Greek Tilapia Recipe
- 6 tilapia fillets (4 ounces each)
- 4 teaspoons butter
- 1 large egg
- 1 cup (4 ounces) crumbled tomato and basil feta cheese
- 1/3 cup fat-free milk
- 1/4 teaspoon cayenne pepper
- 1 large tomato, seeded and chopped
- 1/4 cup chopped ripe olives
- 1/4 cup pine nuts, toasted
- 1 tablespoon minced fresh parsley
- 1 tablespoon lemon juice
- 1/8 teaspoon pepper
- 1. In a large skillet, brown fish in butter in batches. Transfer to a 15-in. x 10-in. x 1-in. baking pan coated with cooking spray.
- 2. In a small bowl, combine the egg, cheese, milk and cayenne; spoon over fish. Sprinkle with tomato, olives and pine nuts. Bake, uncovered, at 425° for 10-15 minutes or until fish flakes easily with a fork.

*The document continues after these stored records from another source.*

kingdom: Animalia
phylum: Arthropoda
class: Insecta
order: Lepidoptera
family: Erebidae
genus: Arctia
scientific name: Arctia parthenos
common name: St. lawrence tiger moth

- 3. In a small bowl, combine the parsley, lemon juice and pepper; drizzle over fish. Yield: 6 servings.
1 each: 224 calories, 11g fat (5g saturated fat), 107mg cholesterol, 306mg sodium, 4g carbohydrate (2g sugars, 2g fiber), 28g protein Diabetic Exchanges:3 lean meat, 2 fat
Reviews for Greek Tilapia
"Very tasty! The only changes I made were sliced olives instead of chopped, and omitted pine nuts simply because I didn't have them on hand. Easy recipe."
"So yummy! My family loved it!"
"Wonderful combination of flavors. Even my son loved this"

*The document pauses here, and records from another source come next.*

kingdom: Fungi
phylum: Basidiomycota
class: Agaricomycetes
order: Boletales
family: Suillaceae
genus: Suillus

"Takes a little more work than other tilapia recipes but well worth it!"
"Outstanding flavor, easy to make, everyone loved it!"
"don't usually cook fish---think this will change my mind!!!!!!!!!"
"I'm typically not a huge fan of fish, but this dish was very tasty. Both my husband and my son really enjoyed it and gave it a "thumbs up" which is our family rating system to make again."
"Omitted pine nuts, because many people have severe reactions to them...their throat swells and breathing becomes difficult within minutes, so I never use them. Sunflower seed or slivered almonds are a better choice."
"Since I don't like ripe olives:( I omitted them, but kept the rest of the recipe intact. YUM!!"
"I made this and everybody loved it. Great recipe!"
"This is a new favorite in our house! Everyone loved it. We will be making this a lot!!"
"First saw this recipe in Taste of Home print edition. Made it and loved it! It's so easy and full of flavor. Even my husband went back for seconds! I used toasted almonds instead of pine nuts. Have made it twice already and added it to my favorites. Also a great recipe for those on the South Beach Diet."
"The egg and pine nuts made threw me off. If I make it again, I'll omit them and add more feta."
"Good flavor... unlike anything I've ever made before but my hubby really liked it:) I made some red potatoes with olive oil and Mediterranean seasoning as a side."
"This was so easy, so quick, and so good. Whole family loved it."
Light-Bodied White Wine
Enjoy this recipe with a light-bodied white wine such as Sauvignon Blanc or Pinot Grigio.